> YOUR OBJECTIVE
In the data that follows, every line containing the word "down" should be returned.
==== INFORMATION SHOWN
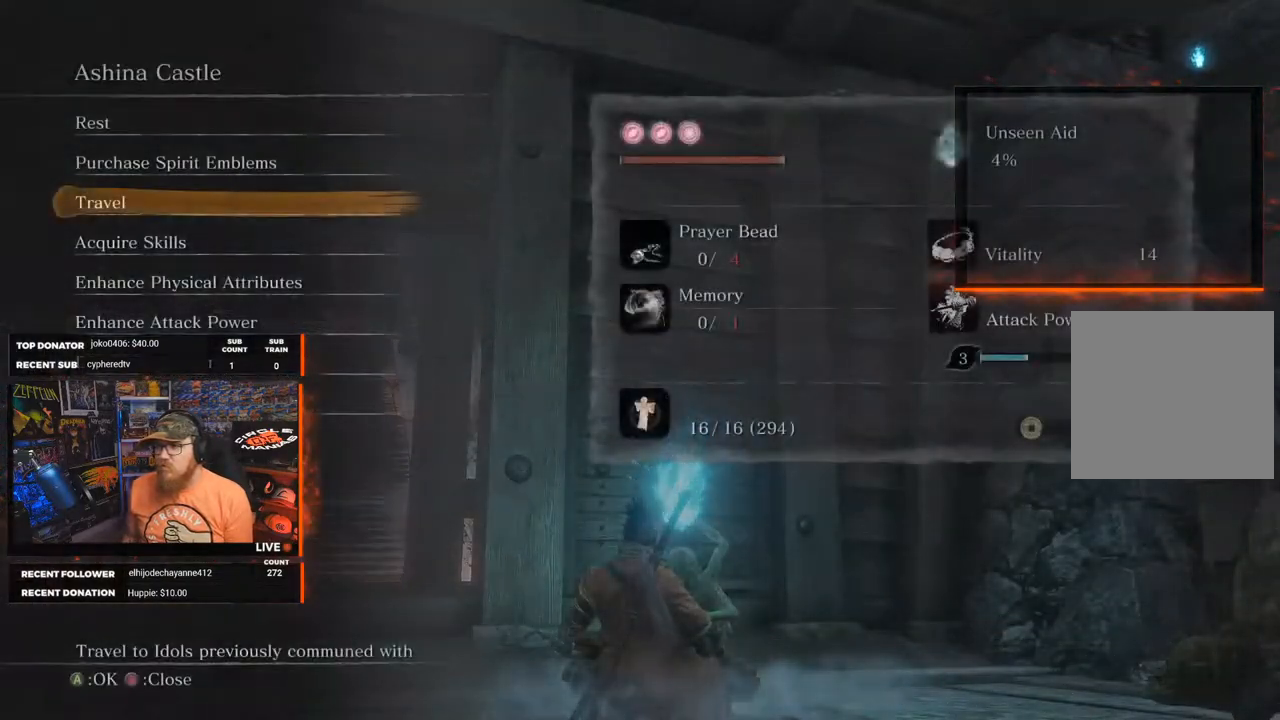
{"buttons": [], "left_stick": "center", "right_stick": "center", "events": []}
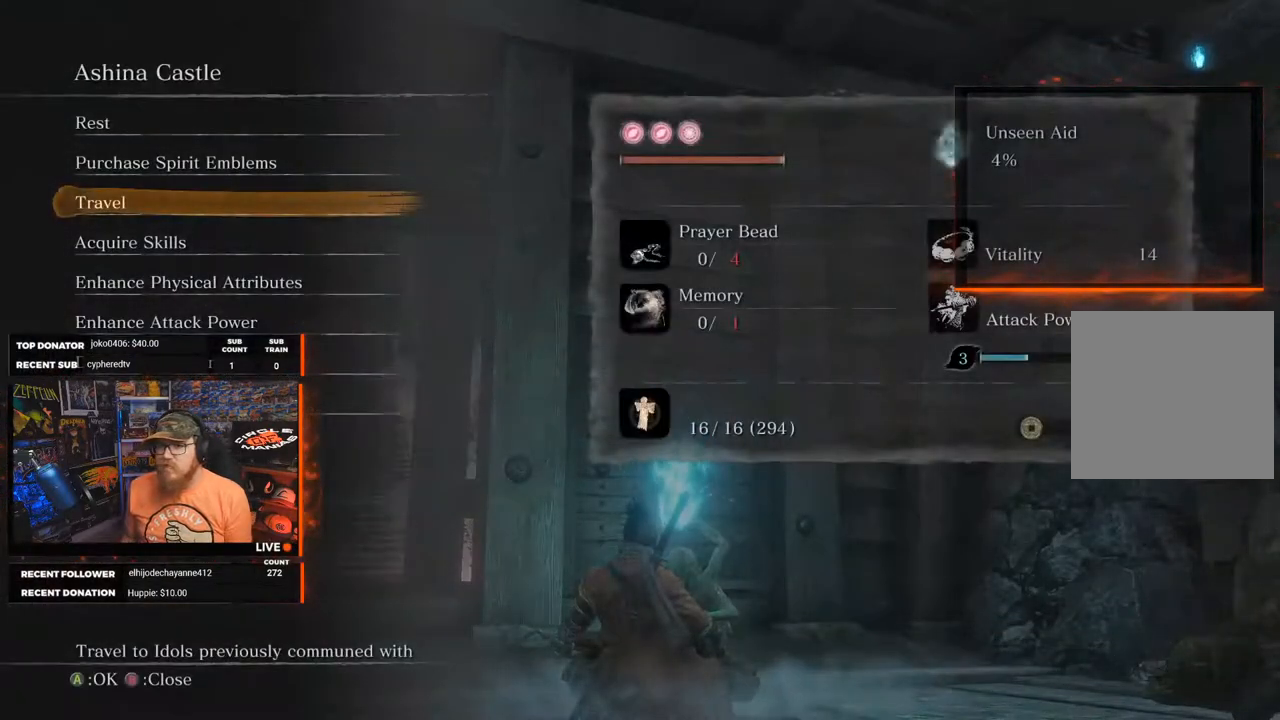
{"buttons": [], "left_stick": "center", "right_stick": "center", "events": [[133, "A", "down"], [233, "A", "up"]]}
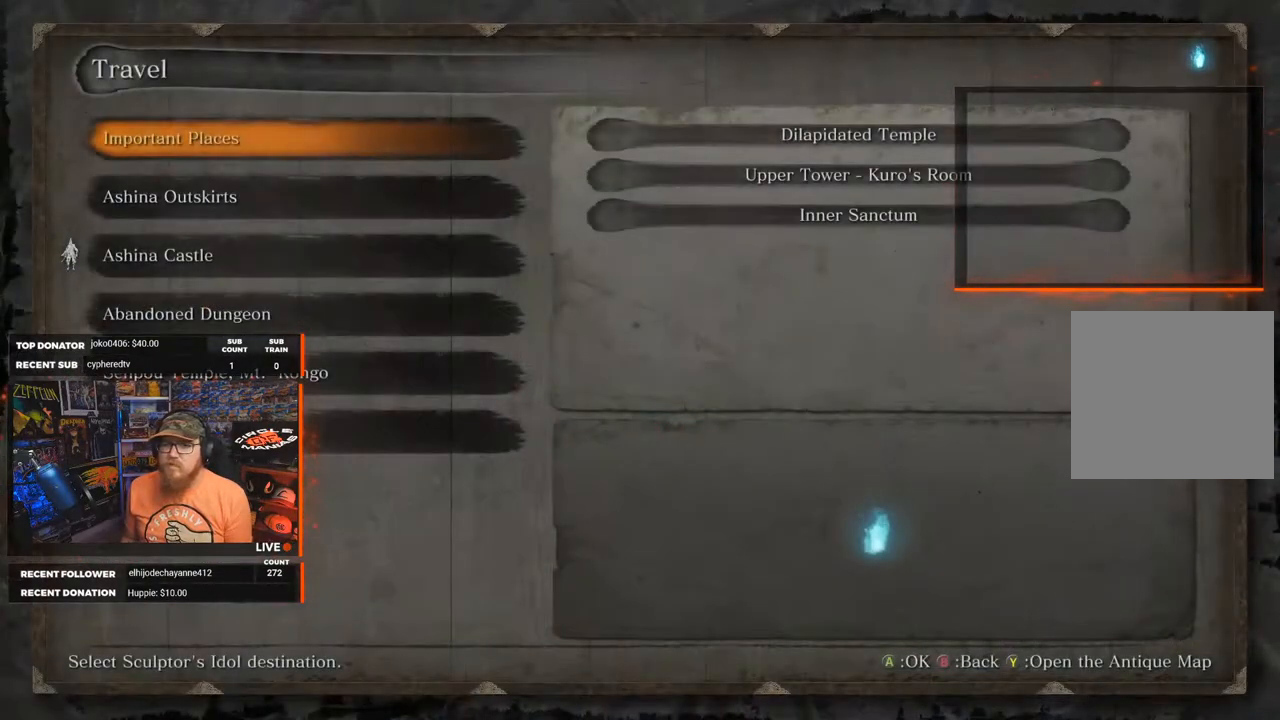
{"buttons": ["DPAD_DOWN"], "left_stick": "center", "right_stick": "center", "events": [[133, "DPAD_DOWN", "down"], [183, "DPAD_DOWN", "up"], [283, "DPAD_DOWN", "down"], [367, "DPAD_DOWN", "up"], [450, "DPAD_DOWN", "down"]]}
========
> TASK RESPONSE
{"buttons": [], "left_stick": "center", "right_stick": "center", "events": [[133, "A", "down"], [233, "A", "up"]]}
{"buttons": ["DPAD_DOWN"], "left_stick": "center", "right_stick": "center", "events": [[133, "DPAD_DOWN", "down"], [183, "DPAD_DOWN", "up"], [283, "DPAD_DOWN", "down"], [367, "DPAD_DOWN", "up"], [450, "DPAD_DOWN", "down"]]}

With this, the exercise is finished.